Set task: Say whether each statement below agrees with the fjall 3.0.2 API survey. Answer yes or no for each, and quote the words from the survey that settle it. 1. The snapshot() method on fjall::Database produces files that can be used for a backup. 2. GitHub issue #52 about backups is still open. 3. RocksDB's checkpoint hard-links SST files.

Provided passage:
☆ ☆ ☆ ☆

Survey of fjall 3.0.2 API Surface

fjall::Database public methods (complete list from docs.rs):

Method Purpose Backup Relevance
snapshot() Cross-keyspace MVCC read snapshot Read consistency only; does NOT produce files
persist(PersistMode) Flushes active journal to disk Required pre-backup for durability
batch() Atomic cross-keyspace write batch Not relevant
keyspace(name, opts) Open/create a keyspace Not relevant
disk_space() Total bytes on disk Informational only
journal_count() Number of journal files Informational only
list_keyspace_names() Enumerate keyspaces Useful for backup enumeration

fjall::Keyspace relevant methods:

Method Purpose Backup Relevance
path() Returns the LSM-tree's filesystem path Needed to locate files to copy
rotate_memtable_and_wait() Flushes memtable to SST, blocks until done Critical pre-backup step
disk_space() Keyspace bytes on disk Informational

fjall::Snapshot:

  • Implements the Readable trait (get, iter, range, prefix, etc.)
  • This is a logical MVCC snapshot for consistent reads -- it does NOT produce a physical file-level snapshot
  • Cannot be used for file-level backup

Has snapshot/backup API: NO

fjall 3.0.2 does not expose a backup_to(), checkpoint(), or export() method. This is tracked as GitHub issue #52: "Backup using Checkpointing", which remains open and blocked as of December 2024.

The planned API (not yet implemented):

Database::backup_to<P: AsRef<Path>>(&self, path: P) -> crate::Result<()>
TxDatabase::backup_to<P: AsRef<Path>>(&self, path: P) -> crate::Result<()>

The blocker is issue #70 -- an "unopened keyspace locking" mechanism needed for safe online backup.

Comparison with Other Embedded Databases

Database Backup API Online? Hard Links? Notes
RocksDB Checkpoint::CreateCheckpoint() Yes Yes (same FS) Hard-links SSTs, copies MANIFEST. Consistent across column families. Production-proven at scale.
SQLite sqlite3_backup_init/step/finish Yes No (page copy) Incremental page-by-page copy while source remains writable.
LMDB mdb_env_copy2() Yes No (page copy) Copy-on-write B-tree makes consistent snapshots trivial.
DuckDB EXPORT DATABASE / COPY Semi No SQL-level export; not a byte-level checkpoint.
fjall 3.0.2 None N/A N/A Issue #52 open. Maintainer recommends cp -R offline.

Safe Backup Procedure for fjall 3.0.2

Given the absence of a backup API, there are two viable approaches:

This is the approach the fjall maintainer explicitly recommends for offline backup. Adapted for tidalDB's multi-engine architecture:

1. Pause writes (set an AtomicBool flag that makes signal/entity writes return Err(Backpressure))

☆ ☆ ☆ ☆

Provided material:
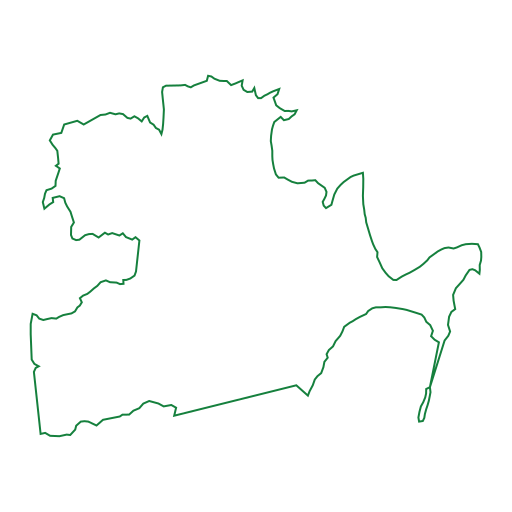 outline of Barra do Ribeiro, Rio Grande do Sul, Brazil
{"feature_id": "56859067B30618115493116", "entity_name": "Barra do Ribeiro", "entity_type": "district", "adm_level": 2, "iso_a3": "BRA", "parent_name": "Brazil", "parent_adm1": "Rio Grande do Sul", "projection": "natural_earth1", "projection_center": [-51.322, -30.367], "detail": "fine", "context": "isolated", "style": "outline", "palette": "green", "viewbox_px": 512, "rotation_deg": 0, "n_neighbors": 0, "source": "geoboundaries", "source_scale": "gbopen_adm2", "svg_char_len": 4164}
<svg xmlns="http://www.w3.org/2000/svg" viewBox="0 0 512 512"><path d="M429.9,387.2L444.6,340.5L448.3,335.8L450.1,331.5L448.0,324.9L449.1,316.7L451.4,311.9L455.2,309.1L454.4,305.0L453.6,300.7L453.1,294.9L455.9,288.2L459.6,284.1L463.4,279.8L465.7,275.4L469.5,269.9L472.4,269.2L475.2,270.3L479.4,273.7L479.8,269.9L479.7,265.0L481.0,260.6L481.3,257.0L481.2,252.0L479.5,247.5L477.9,244.2L474.9,244.0L471.9,243.8L465.8,244.2L461.8,245.2L456.7,247.5L453.6,248.5L448.5,247.5L444.5,248.1L441.5,249.4L437.8,251.4L432.7,255.1L429.5,257.4L427.4,260.2L423.4,263.9L419.8,266.8L414.3,270.1L409.5,272.8L406.0,274.4L402.1,276.4L399.4,278.1L396.5,280.0L393.3,279.9L388.6,276.2L385.6,272.8L382.3,268.3L379.7,262.5L377.1,257.0L377.5,252.2L375.3,248.9L373.2,244.4L372.0,241.2L370.0,235.1L366.2,222.3L365.7,217.8L364.7,214.2L364.2,209.6L363.3,204.2L362.9,195.8L363.2,187.6L363.3,178.9L362.9,172.8L353.6,175.6L350.6,177.0L343.7,182.0L340.6,184.9L337.3,188.6L334.3,194.5L332.4,201.1L331.4,204.8L326.0,208.1L323.7,205.6L322.7,201.9L324.4,198.8L326.0,195.5L326.5,191.9L324.7,187.8L318.1,183.2L315.3,180.2L312.2,180.5L308.1,180.6L304.6,182.7L297.5,183.3L291.9,181.8L287.6,179.5L284.2,177.5L278.6,177.7L275.9,174.4L274.0,168.4L273.2,164.3L272.5,160.0L272.3,156.1L272.3,150.8L271.6,145.7L270.8,141.1L271.1,135.8L272.0,129.3L273.0,125.7L274.3,122.0L280.7,116.9L283.9,120.2L288.8,119.0L291.6,116.4L294.6,114.3L296.7,110.3L291.7,111.4L288.4,110.9L284.7,111.0L279.7,108.1L276.2,105.3L273.5,97.6L277.5,94.2L279.2,89.0L273.4,91.2L270.1,92.7L267.4,94.3L264.4,95.7L261.1,98.1L258.1,98.1L255.9,95.2L254.3,88.0L252.2,91.6L247.3,92.0L243.6,89.8L241.7,85.7L242.6,80.4L238.3,82.2L235.6,83.4L231.1,85.1L226.8,81.0L223.7,81.0L219.7,80.8L214.4,78.7L211.4,76.5L208.1,75.8L206.8,80.8L194.0,85.4L190.8,87.3L187.9,86.4L185.1,84.9L180.7,85.4L166.0,85.7L162.9,87.3L162.1,92.0L162.8,99.0L163.3,103.7L163.9,109.5L163.5,117.9L163.1,124.1L162.5,129.7L161.4,134.1L159.1,129.7L155.9,128.0L153.6,124.7L150.1,122.5L147.3,115.9L144.2,117.5L141.7,121.4L138.0,118.3L134.4,116.3L130.6,118.6L127.4,117.9L123.0,114.1L119.2,113.4L115.5,114.3L110.0,112.8L105.5,114.5L100.5,115.0L83.7,124.5L77.3,120.8L64.2,124.5L61.3,132.9L53.0,134.6L49.8,140.4L52.6,144.8L55.3,148.0L57.3,150.8L58.1,158.1L58.6,163.7L55.9,165.8L59.8,168.5L58.4,172.8L55.7,180.8L55.5,185.9L51.6,188.6L46.5,190.2L45.0,193.7L44.2,198.0L42.8,202.1L44.4,208.7L49.5,204.4L53.2,202.1L52.7,197.9L59.6,196.2L64.1,198.2L65.3,202.7L67.1,206.4L70.5,211.8L71.7,215.7L73.9,222.5L71.2,226.9L71.0,235.0L72.4,238.5L76.1,240.1L79.4,239.7L85.1,235.2L88.9,234.1L92.6,233.9L98.6,237.5L104.9,232.7L108.1,234.5L112.2,233.1L119.4,235.5L122.8,233.3L126.0,237.1L132.2,239.6L135.5,237.2L139.4,240.5L136.0,271.5L134.5,275.6L130.3,278.5L126.4,279.9L123.3,280.0L123.5,283.8L120.0,284.1L116.6,282.6L110.0,282.2L105.9,280.4L100.6,282.2L97.3,285.9L93.9,288.4L90.2,291.7L87.3,293.9L83.1,295.6L79.9,298.2L81.8,302.3L79.8,305.6L77.4,307.4L75.0,311.4L71.5,313.4L68.0,314.1L63.2,315.1L59.1,316.9L56.3,318.6L51.5,318.1L47.0,319.1L43.3,320.0L39.2,318.6L36.6,315.3L32.6,313.8L30.7,323.9L30.7,334.3L31.7,359.6L34.4,363.9L38.7,366.3L35.7,367.9L33.9,371.9L40.6,433.9L45.2,432.9L50.1,435.8L59.4,436.2L66.7,434.6L70.2,435.0L75.2,429.6L76.2,425.7L80.8,421.6L84.5,421.2L88.3,421.6L96.5,425.5L103.0,419.8L119.8,416.5L122.4,414.7L129.1,414.6L133.4,410.7L139.3,408.2L143.3,403.6L149.2,401.0L158.4,403.5L163.7,406.4L171.3,405.0L176.1,407.7L174.2,415.7L296.3,385.3L307.9,395.6L309.6,391.2L312.8,385.2L314.8,379.5L317.5,376.1L321.2,373.1L323.4,367.2L324.4,361.8L327.7,357.7L326.6,354.2L328.9,350.0L333.0,346.4L335.6,341.1L340.2,335.8L342.4,331.5L344.2,326.8L349.8,322.7L352.7,321.2L355.7,319.2L359.9,316.9L366.1,314.0L368.2,311.0L372.3,308.3L376.0,307.3L381.2,307.3L385.5,307.0L390.4,307.3L395.4,307.9L402.9,309.1L406.6,309.9L416.0,312.8L421.6,314.6L424.3,317.5L426.3,321.8L430.2,325.1L432.9,330.8L431.1,336.2L434.6,339.7L438.9,342.3L429.9,387.2ZM429.9,387.2L426.2,389.0L426.1,393.5L425.2,397.5L423.2,402.3L420.9,406.4L419.5,411.7L418.4,417.5L419.1,421.6L422.8,421.0L424.3,417.9L424.9,414.0L426.2,409.2L427.5,405.4L428.8,400.9L429.7,396.4L430.5,392.2L429.9,387.2Z" fill="none" stroke="#15803d" stroke-width="2"/></svg>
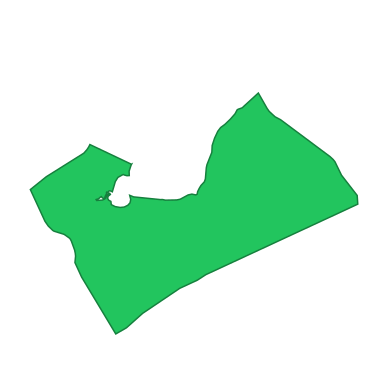 SVG path tracing the border of As Suways, rotated 241°
{"feature_id": "EGY-1536", "entity_name": "As Suways", "entity_type": "Governorate", "adm_level": 1, "iso_a3": "EGY", "parent_name": "Egypt", "parent_adm1": "", "projection": "robinson", "projection_center": [32.482, 29.608], "detail": "fine", "context": "isolated", "style": "filled", "palette": "green", "viewbox_px": 384, "rotation_deg": 241, "n_neighbors": 0, "source": "natural_earth", "source_scale": "10m", "svg_char_len": 1556}
<svg xmlns="http://www.w3.org/2000/svg" viewBox="0 0 384 384"><g transform="rotate(241 192 192)"><path d="M245.6,152.6L244.9,151.6L240.7,147.1L236.8,145.1L237.8,143.0L239.7,141.0L240.7,140.3L240.7,134.3L238.3,130.0L230.8,122.4L232.4,121.3L233.1,120.3L233.0,119.2L231.9,118.1L233.0,117.7L233.3,117.3L233.0,116.9L231.9,116.5L231.2,115.2L230.3,114.0L229.3,112.9L228.9,112.1L229.1,111.5L229.8,111.1L230.5,110.7L231.9,110.5L231.9,109.2L231.5,107.6L231.5,106.3L231.9,104.5L230.8,104.5L228.4,109.7L228.2,112.1L228.6,113.8L229.7,115.0L230.6,116.6L230.8,119.4L229.4,119.4L229.0,116.7L227.5,115.2L225.4,115.1L223.1,116.5L220.1,115.3L216.5,117.7L213.3,121.7L211.7,125.4L211.5,129.4L212.6,132.6L215.2,134.8L219.3,135.9L216.0,138.6L200.6,160.8L199.7,162.6L197.8,164.7L192.5,174.7L191.4,178.2L191.3,187.2L190.2,190.9L187.6,193.9L187.6,195.5L189.6,197.1L191.7,200.1L193.4,203.1L194.9,207.7L196.9,210.0L206.3,216.3L208.6,218.3L217.1,228.6L222.9,232.2L228.1,237.8L232.6,244.0L234.5,248.3L235.2,253.6L237.1,260.8L239.5,267.5L242.0,271.4L242.0,272.7L241.3,276.6L246.4,298.0L228.6,298.2L225.1,298.6L217.5,301.1L212.3,304.5L156.0,329.9L152.0,331.2L149.2,331.7L134.2,330.9L108.9,334.8L101.0,331.1L113.0,164.1L112.3,154.1L113.7,134.6L109.8,90.0L105.0,68.8L104.8,56.5L171.1,54.2L187.0,55.4L192.4,59.1L195.0,60.2L198.2,61.2L207.7,62.7L210.1,62.7L211.0,62.5L216.4,59.9L217.2,59.4L224.5,52.4L225.9,51.6L231.8,49.8L237.6,49.2L272.5,51.8L276.0,71.9L278.4,116.2L280.0,120.7L281.6,123.7L283.0,125.7L245.6,152.5L245.6,152.6Z" fill="#22c55e" stroke="#15803d" stroke-width="1.5"/></g></svg>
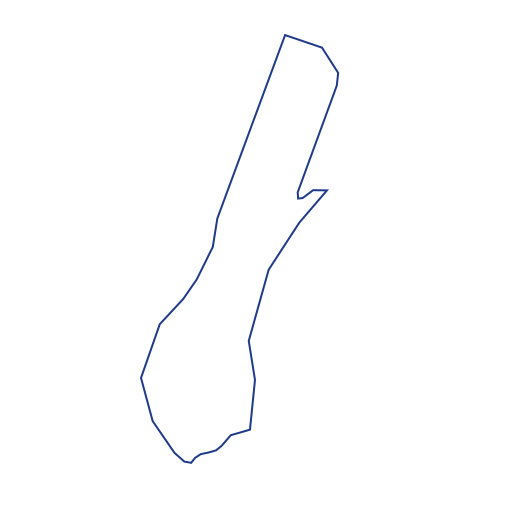 an SVG outline of Lukovica, rotated 296°
{"feature_id": "SVN-966", "entity_name": "Lukovica", "entity_type": "Municipality", "adm_level": 1, "iso_a3": "SVN", "parent_name": "Slovenia", "parent_adm1": "", "projection": "natural_earth1", "projection_center": [14.748, 46.176], "detail": "fine", "context": "isolated", "style": "outline", "palette": "blue", "viewbox_px": 512, "rotation_deg": 296, "n_neighbors": 0, "source": "natural_earth", "source_scale": "10m", "svg_char_len": 526}
<svg xmlns="http://www.w3.org/2000/svg" viewBox="0 0 512 512"><g transform="rotate(296 256 256)"><path d="M245.2,213.2L272.7,204.8L467.3,185.3L472.2,224.0L456.6,249.6L444.6,253.9L331.4,265.6L326.1,268.7L328.5,272.5L340.2,278.5L346.1,291.0L305.0,280.3L249.2,273.4L176.5,286.7L144.2,309.4L97.3,326.7L83.9,311.9L70.0,308.2L63.8,305.3L58.5,299.4L53.7,293.2L47.8,289.7L41.7,288.4L39.8,281.7L43.3,269.1L62.3,235.5L96.0,206.1L152.5,199.4L185.4,209.4L208.9,213.0L245.2,213.2Z" fill="none" stroke="#1e3a8a" stroke-width="2"/></g></svg>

☆ ☆ ☆ ☆

Response to this exercise:
1. No: "Read consistency only; does NOT produce files"
2. Yes: "which remains open and blocked as of December 2024"
3. Yes: "Hard-links SSTs, copies MANIFEST."